---------- PROVIDED DATA

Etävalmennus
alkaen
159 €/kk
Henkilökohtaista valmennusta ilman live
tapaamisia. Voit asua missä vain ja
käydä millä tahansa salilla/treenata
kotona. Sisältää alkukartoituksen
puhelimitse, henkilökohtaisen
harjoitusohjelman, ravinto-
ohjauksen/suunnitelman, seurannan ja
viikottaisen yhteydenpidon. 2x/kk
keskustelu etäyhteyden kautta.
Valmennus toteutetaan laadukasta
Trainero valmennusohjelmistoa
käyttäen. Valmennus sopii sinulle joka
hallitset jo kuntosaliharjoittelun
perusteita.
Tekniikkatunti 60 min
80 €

--------------------
---------- PROVIDED DATA

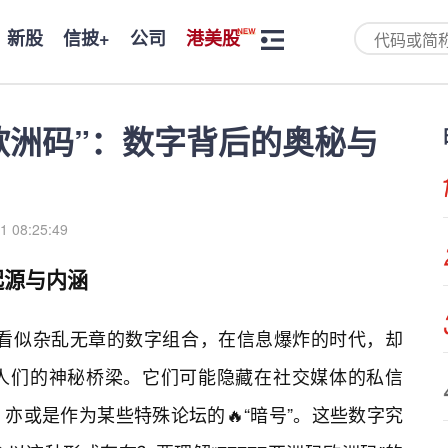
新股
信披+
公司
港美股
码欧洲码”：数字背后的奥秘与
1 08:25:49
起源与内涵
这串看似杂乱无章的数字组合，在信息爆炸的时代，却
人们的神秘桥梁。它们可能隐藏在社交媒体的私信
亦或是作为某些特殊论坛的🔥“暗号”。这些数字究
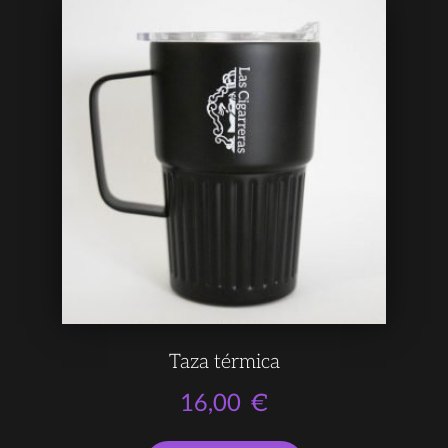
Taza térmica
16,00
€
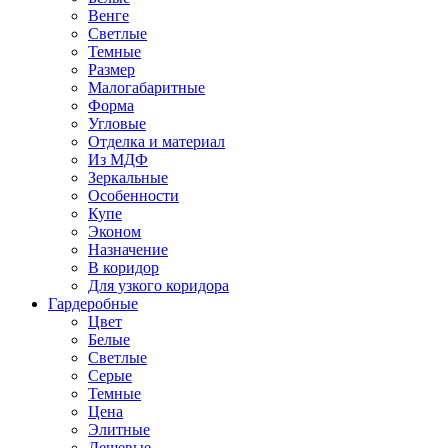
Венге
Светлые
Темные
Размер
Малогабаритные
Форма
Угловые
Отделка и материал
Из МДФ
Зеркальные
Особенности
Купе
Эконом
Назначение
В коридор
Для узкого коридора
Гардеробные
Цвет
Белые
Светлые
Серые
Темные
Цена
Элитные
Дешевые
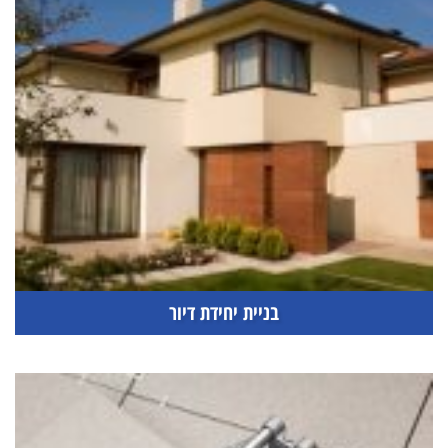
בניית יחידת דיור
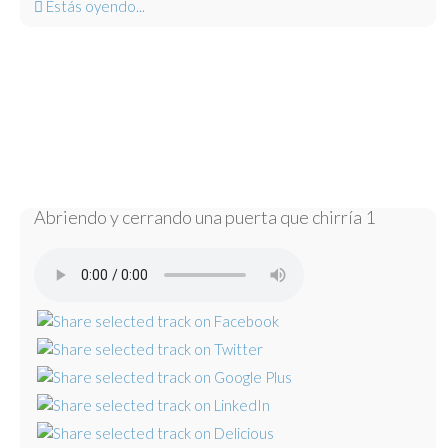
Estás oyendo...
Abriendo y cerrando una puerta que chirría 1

--------------------
---------- PROVIDED DATA

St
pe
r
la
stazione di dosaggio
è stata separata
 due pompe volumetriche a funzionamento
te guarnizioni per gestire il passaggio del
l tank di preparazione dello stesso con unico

--------------------

REQUIRED WORK: Turn the lines of the listing, starting with the line with "Taza térmica" and going on through the line with "Abriendo y cerrando una puerta que chirría 1", into a Markdown table with a Row column for the row number and a Text column for the line, leaving out blank lines and pictures.

THE ANSWER:
| Row | Text |
|---|---|
| 1 | Taza térmica |
| 2 | 16,00 |
| 3 | € |
| 4 | Венге |
| 5 | Светлые |
| 6 | Темные |
| 7 | Размер |
| 8 | Малогабаритные |
| 9 | Форма |
| 10 | Угловые |
| 11 | Отделка и материал |
| 12 | Из МДФ |
| 13 | Зеркальные |
| 14 | Особенности |
| 15 | Купе |
| 16 | Эконом |
| 17 | Назначение |
| 18 | В коридор |
| 19 | Для узкого коридора |
| 20 | Гардеробные |
| 21 | Цвет |
| 22 | Белые |
| 23 | Светлые |
| 24 | Серые |
| 25 | Темные |
| 26 | Цена |
| 27 | Элитные |
| 28 | Дешевые |
| 29 | בניית יחידת דיור |
| 30 | Estás oyendo... |
| 31 | Abriendo y cerrando una puerta que chirría 1 |